START SOURCE PASSAGE

No project description provided

These details have not been verified by PyPI

Project links

Homepage

Project description

FBGEMM_GPU

FBGEMM_GPU (FBGEMM GPU kernel library) is a collection of high-performance CUDA GPU operator library for GPU training and inference.

The library provides efficient table batched embedding bag, data layout transformation, and quantization supports.

Currently tested with CUDA 11.3, 11.5, 11.6, and 11.7 in CI. In all cases, we test with PyTorch packages which are built with CUDA 11.7.

Only Intel/AMD CPUs with AVX2 extensions are currently supported.

General build and install instructions are as follows:

Build dependencies: scikit-build, cmake, ninja, jinja2, torch, cudatoolkit, and for testing: hypothesis.

conda install scikit-build jinja2 ninja cmake hypothesis

If you're planning to build from source and don't have nvml.h in your system, you can install it via the command below.

conda install -c conda-forge cudatoolkit-dev

Certain operations require this library to be present. Be sure to provide the path to libnvidia-ml.so to --nvml_lib_path if installing from source (e.g. python setup.py install --nvml_lib_path path_to_libnvidia-ml.so).

PIP install

Currently only built with sm70/80 (V100/A100 GPU) wheel supports:

# Release GPU
conda install pytorch cuda -c pytorch -c "nvidia/label/cuda-11.7.1"
pip install fbgemm-gpu

# Release CPU-only
conda install pytorch cuda -c pytorch -c "nvidia/label/cuda-11.7.1"

END SOURCE PASSAGE

WORK REQUIRED →
Pick up the FBGEMM_GPU project description after its final conda install command and keep writing it.

START COLLECTED MATERIAL

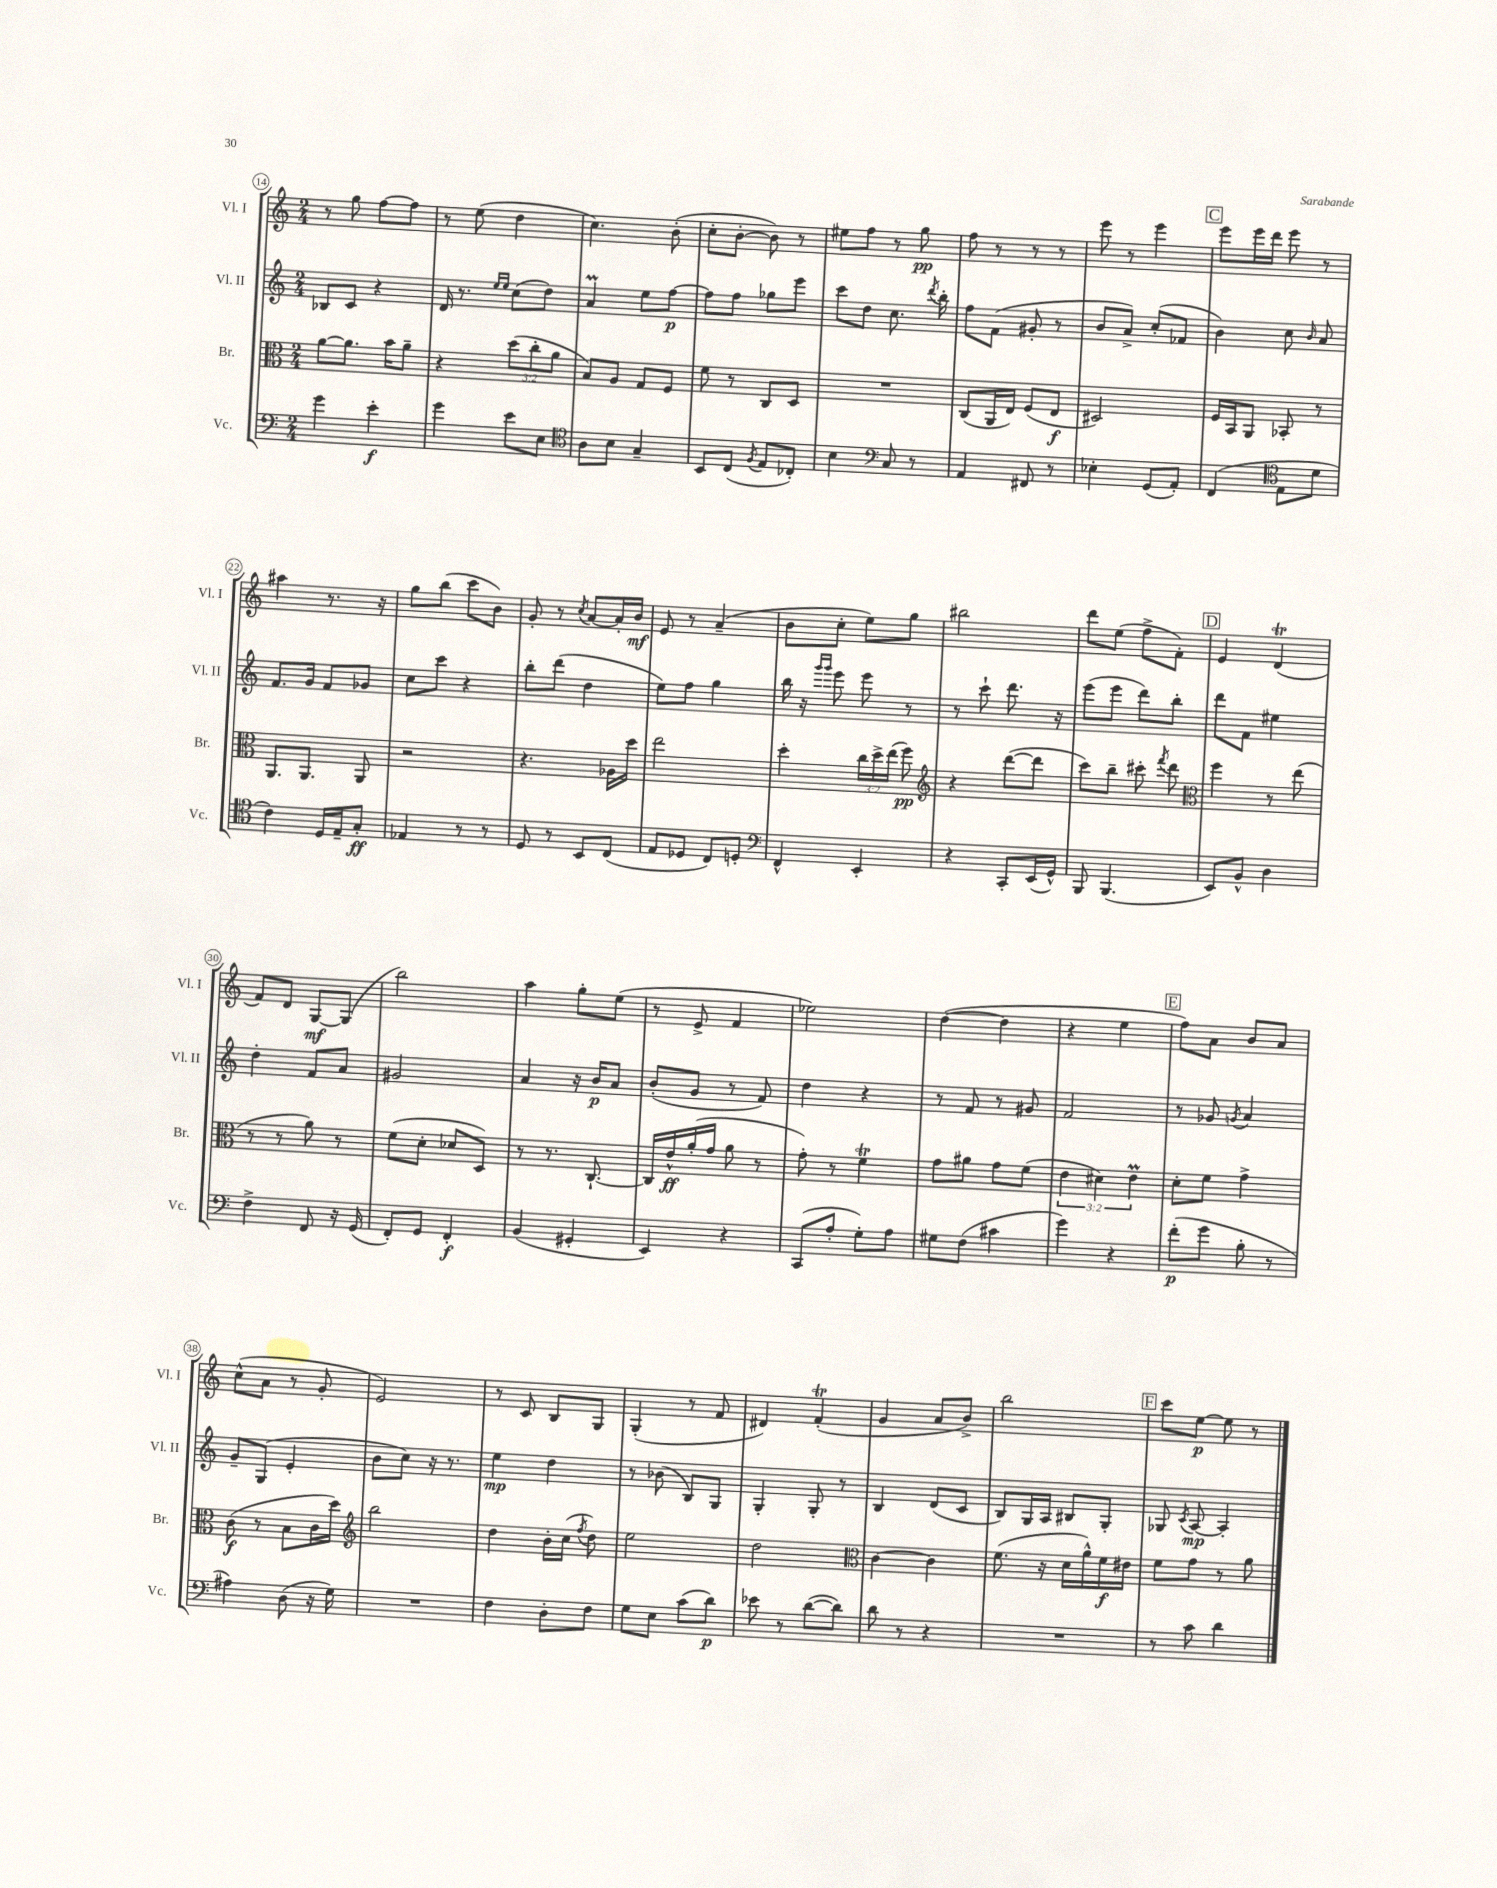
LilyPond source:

END COLLECTED MATERIAL

OUTPUT →
pip install fbgemm-gpu-cpu

# Nightly GPU
conda install pytorch cuda -c pytorch-nightly -c "nvidia/label/cuda-11.7.1"
pip install fbgemm-gpu-nightly

# Nightly CPU-only
pip install --pre torch -f https://download.pytorch.org/whl/nightly/cpu/torch_nightly.html
pip install fbgemm-gpu-nightly-cpu

Build from source

Additional dependencies: currently cuDNN is required to be installed. Please download and follow instructions here to install cuDNN.

# Requires PyTorch 1.13 or later
conda install pytorch cuda -c pytorch-nightly -c "nvidia/label/cuda-11.7.1"
git clone --recursive https://github.com/pytorch/FBGEMM.git
cd FBGEMM/fbgemm_gpu
# if you are updating an existing checkout
git submodule sync
git submodule update --init --recursive

# Specify CUDA version to use
# (may not be needed with only a single version installed)
export CUDA_BIN_PATH=/usr/local/cuda-11.3/
export CUDACXX=/usr/local/cuda-11.3/bin/nvcc

# Specify cuDNN library and header paths.  We tested CUDA 11.6 and 11.7 with
# cuDNN version 8.5.0.96
export CUDNN_LIBRARY=${HOME}/cudnn-linux-x86_64-8.5.0.96_cuda11-archive/lib
export CUDNN_INCLUDE_DIR=${HOME}/cudnn-linux-x86_64-8.5.0.96_cuda11-archive/include

# in fbgemm_gpu folder
# build for the CUDA architecture supported by current system (or all architectures if no CUDA device present)
python setup.py install
# or build it for specific CUDA architectures (see PyTorch documentation for usage of TORCH_CUDA_ARCH_LIST)
python setup.py install -DTORCH_CUDA_ARCH_LIST="7.0;8.0"

Usage Example:

cd bench
python split_table_batched_embeddings_benchmark.py uvm

Build on ROCm

FBGEMM_GPU supports running on AMD (ROCm) devices. A Docker container is recommended for setting up the ROCm environment. The installation on bare metal is also available. ROCm5.3 is used as an example of the installation below.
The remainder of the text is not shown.